2. Find a way, not an excuse
It’s easy to talk yourself out of upcoming hard workouts before even starting them. You are too tired. You are sore. It might rain. It is too hot/cold/windy. The first step in overcoming this pitfall is to recognize when it is happening, and instead of quitting, reassure yourself that you will be fine. Just focus on giving your best effort on that day, and avoid putting excessive pressure on yourself about things that are out of your control.
3. Employ positive self-talk
Use the power of self-talk to engage willingness and optimism throughout the run. When the going gets tough, repeat positive statements in your mind to help you push through. “I am” and “you are” statements are both great ways to start. For example, you can use phrases like “I am capable of this effort,” “I am getting faster with each step,” and “you are killing it.” You can also repeat statements, like “stay relaxed.”
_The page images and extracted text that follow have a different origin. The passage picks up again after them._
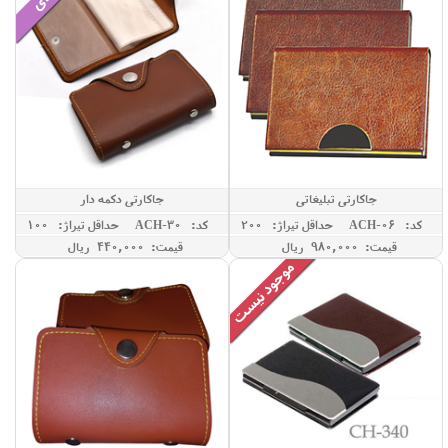
جاکارتی تبلیغاتی
جاکارتی دکمه دار
کد: ACH-06
حداقل تيراژ: 200
کد: ACH-30
حداقل تيراژ: 100
قیمت: 980,000 ريال
قیمت: 440,000 ريال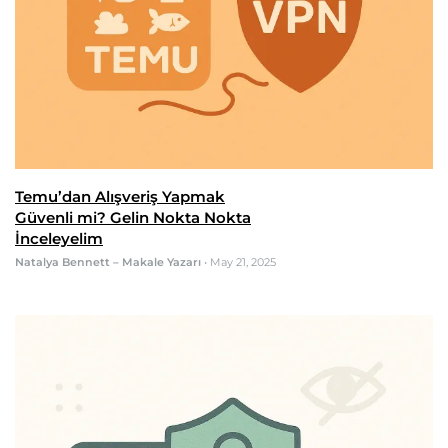
Temu’dan Alışveriş Yapmak
Güvenli mi? Gelin Nokta Nokta
İnceleyelim
Natalya Bennett – Makale Yazarı
•
May 21, 2025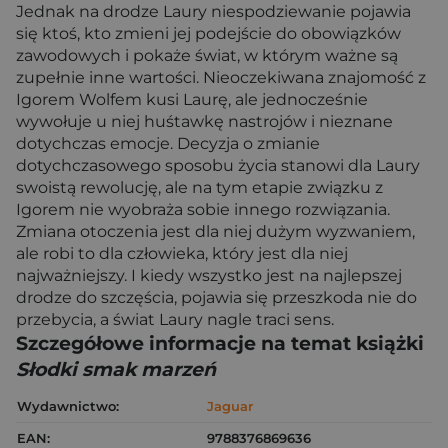
Jednak na drodze Laury niespodziewanie pojawia
się ktoś, kto zmieni jej podejście do obowiązków
zawodowych i pokaże świat, w którym ważne są
zupełnie inne wartości. Nieoczekiwana znajomość z
Igorem Wolfem kusi Laurę, ale jednocześnie
wywołuje u niej huśtawkę nastrojów i nieznane
dotychczas emocje. Decyzja o zmianie
dotychczasowego sposobu życia stanowi dla Laury
swoistą rewolucję, ale na tym etapie związku z
Igorem nie wyobraża sobie innego rozwiązania.
Zmiana otoczenia jest dla niej dużym wyzwaniem,
ale robi to dla człowieka, który jest dla niej
najważniejszy. I kiedy wszystko jest na najlepszej
drodze do szczęścia, pojawia się przeszkoda nie do
przebycia, a świat Laury nagle traci sens.
Szczegółowe informacje na temat książki
Słodki smak marzeń
Wydawnictwo:
Jaguar
EAN:
9788376869636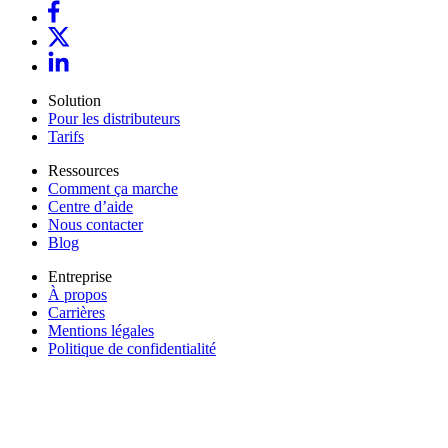
Solution
Pour les distributeurs
Tarifs
Ressources
Comment ça marche
Centre d’aide
Nous contacter
Blog
Entreprise
À propos
Carrières
Mentions légales
Politique de confidentialité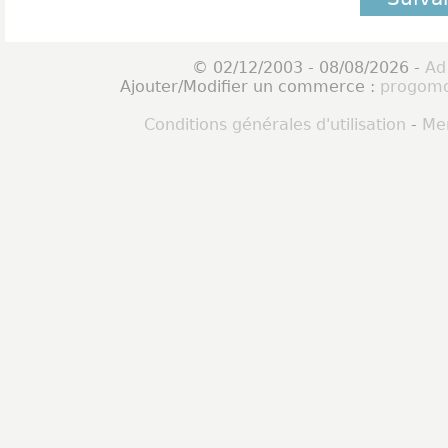
© 02/12/2003 - 08/08/2026 -
Ad
Ajouter/Modifier un commerce :
progomo
Conditions générales d'utilisation
-
Men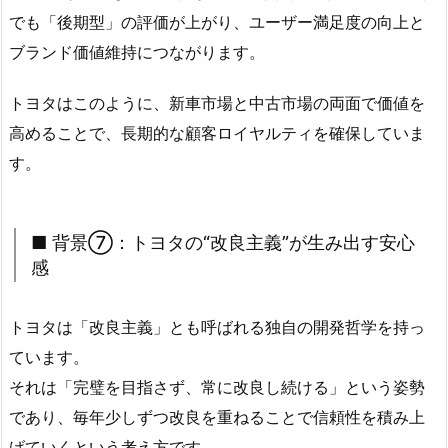
でも「後期型」の評価が上がり、ユーザー満足度の向上と
ブランド価値維持につながります。
トヨタはこのように、新車市場と中古市場の両面で価値を
高めることで、長期的な顧客ロイヤルティを確保していま
す。
■ 背景⑦：トヨタの“改良主義”が生み出す安心
感
トヨタは「改良主義」とも呼ばれる独自の開発哲学を持っ
ています。
それは「完璧を目指さず、常に改良し続ける」という姿勢
であり、毎年少しずつ改良を重ねることで信頼性を積み上
げていくという考え方です。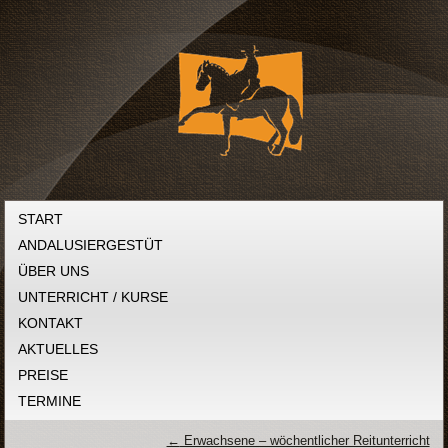
START
ANDALUSIERGESTÜT
ÜBER UNS
UNTERRICHT / KURSE
KONTAKT
AKTUELLES
PREISE
TERMINE
←
Erwachsene – wöchentlicher Reitunterricht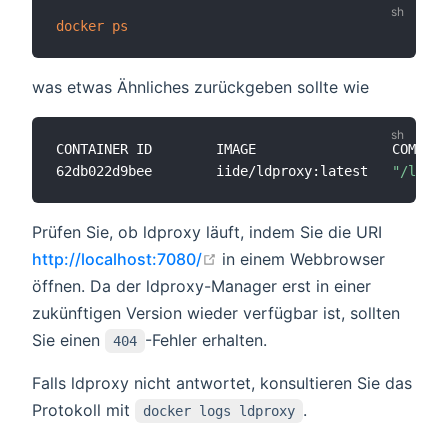
docker
ps
was etwas Ähnliches zurückgeben sollte wie
CONTAINER ID        IMAGE                 COMMAND
62db022d9bee        iide/ldproxy:latest   
"/ldpro
Prüfen Sie, ob ldproxy läuft, indem Sie die URI
open in new window
http://localhost:7080/
in einem Webbrowser
öffnen. Da der ldproxy-Manager erst in einer
zukünftigen Version wieder verfügbar ist, sollten
Sie einen
-Fehler erhalten.
404
Falls ldproxy nicht antwortet, konsultieren Sie das
Protokoll mit
.
docker logs ldproxy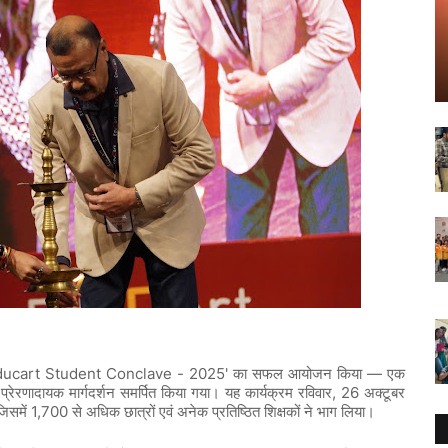
ucart Student Conclave - 2025'
—
का
सफल
आयोजन
किया
एक
, 26
प्रेरणादायक
मार्गदर्शन
समर्पित
किया
गया।
यह
कार्यक्रम
रविवार
अक्टूबर
1,700
जिसमें
से
अधिक
छात्रों
एवं
अनेक
प्रतिष्ठित
शिक्षकों
ने
भाग
लिया।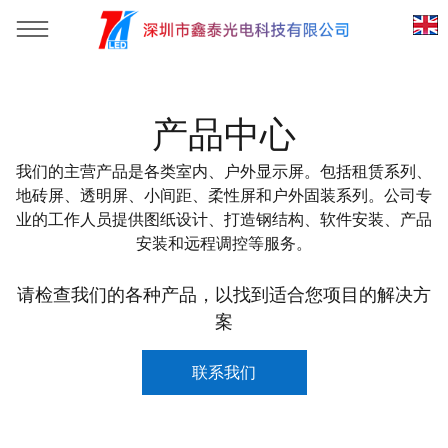
位置：
首页
»
产品中心
»
租赁系列
产品中心
我们的主营产品是各类室内、户外显示屏。包括租赁系列、
地砖屏、透明屏、小间距、柔性屏和户外固装系列。公司专
业的工作人员提供图纸设计、打造钢结构、软件安装、产品
安装和远程调控等服务。
请检查我们的各种产品，以找到适合您项目的解决方
案
联系我们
4. Adapt to any conditions
Mental toughness not only arises during hard training sessions, but also by overcoming adversity thrown your way. If the weather is miserable, embrace it. Used to running at a specific time of day? Try running at a different time once in a while to practice switching your routine. Learning how your mind reacts to unpleasant experiences will help you formulate methods for tolerating and overcoming them.
5. Stick with it!
The moment your body crosses the threshold into an area of discomfort, your thoughts will seek a place of refuge. Negative thoughts will undoubtedly arise the longer and harder you run. In such moments, it is pivotal to enact self-discipline and train your mind to tolerate the experience instead of backing down and taking your foot off the gas. Developing this ability during your long runs and in practice each day will allow you to access this same skill set come race day when it matters most.